— BEGIN —

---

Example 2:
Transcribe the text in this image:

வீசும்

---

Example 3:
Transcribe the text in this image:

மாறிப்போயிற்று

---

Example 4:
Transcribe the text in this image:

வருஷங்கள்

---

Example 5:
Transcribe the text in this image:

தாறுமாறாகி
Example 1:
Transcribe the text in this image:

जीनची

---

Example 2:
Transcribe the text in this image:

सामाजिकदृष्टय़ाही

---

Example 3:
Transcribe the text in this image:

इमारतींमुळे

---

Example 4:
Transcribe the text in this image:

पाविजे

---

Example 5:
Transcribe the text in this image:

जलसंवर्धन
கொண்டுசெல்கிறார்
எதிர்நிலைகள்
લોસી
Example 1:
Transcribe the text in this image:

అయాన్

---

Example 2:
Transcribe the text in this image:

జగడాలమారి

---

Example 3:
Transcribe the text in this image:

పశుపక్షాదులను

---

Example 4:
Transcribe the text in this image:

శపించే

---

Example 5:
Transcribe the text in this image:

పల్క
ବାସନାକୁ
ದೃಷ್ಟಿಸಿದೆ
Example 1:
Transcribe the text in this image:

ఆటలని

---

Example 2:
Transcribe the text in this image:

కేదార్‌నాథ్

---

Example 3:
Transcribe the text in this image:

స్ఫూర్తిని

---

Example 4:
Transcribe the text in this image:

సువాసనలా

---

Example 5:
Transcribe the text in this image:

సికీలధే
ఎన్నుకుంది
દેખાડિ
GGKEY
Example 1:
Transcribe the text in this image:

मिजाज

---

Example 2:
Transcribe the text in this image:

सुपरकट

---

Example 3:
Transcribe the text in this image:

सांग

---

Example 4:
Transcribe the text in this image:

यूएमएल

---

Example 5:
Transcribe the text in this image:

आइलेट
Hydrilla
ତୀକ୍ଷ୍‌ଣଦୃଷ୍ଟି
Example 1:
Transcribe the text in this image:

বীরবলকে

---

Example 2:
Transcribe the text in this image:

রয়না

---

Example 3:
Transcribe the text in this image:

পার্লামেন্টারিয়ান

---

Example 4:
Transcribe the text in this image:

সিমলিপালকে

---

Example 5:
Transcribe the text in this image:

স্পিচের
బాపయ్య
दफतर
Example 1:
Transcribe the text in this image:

— END —

Objective: Write out the listing above word for word, everything from its first line down to and including the line that contains "పశుపక్షాదులను".

Exercise response:
---

Example 2:
Transcribe the text in this image:

வீசும்

---

Example 3:
Transcribe the text in this image:

மாறிப்போயிற்று

---

Example 4:
Transcribe the text in this image:

வருஷங்கள்

---

Example 5:
Transcribe the text in this image:

தாறுமாறாகி
Example 1:
Transcribe the text in this image:

जीनची

---

Example 2:
Transcribe the text in this image:

सामाजिकदृष्टय़ाही

---

Example 3:
Transcribe the text in this image:

इमारतींमुळे

---

Example 4:
Transcribe the text in this image:

पाविजे

---

Example 5:
Transcribe the text in this image:

जलसंवर्धन
கொண்டுசெல்கிறார்
எதிர்நிலைகள்
લોસી
Example 1:
Transcribe the text in this image:

అయాన్

---

Example 2:
Transcribe the text in this image:

జగడాలమారి

---

Example 3:
Transcribe the text in this image:

పశుపక్షాదులను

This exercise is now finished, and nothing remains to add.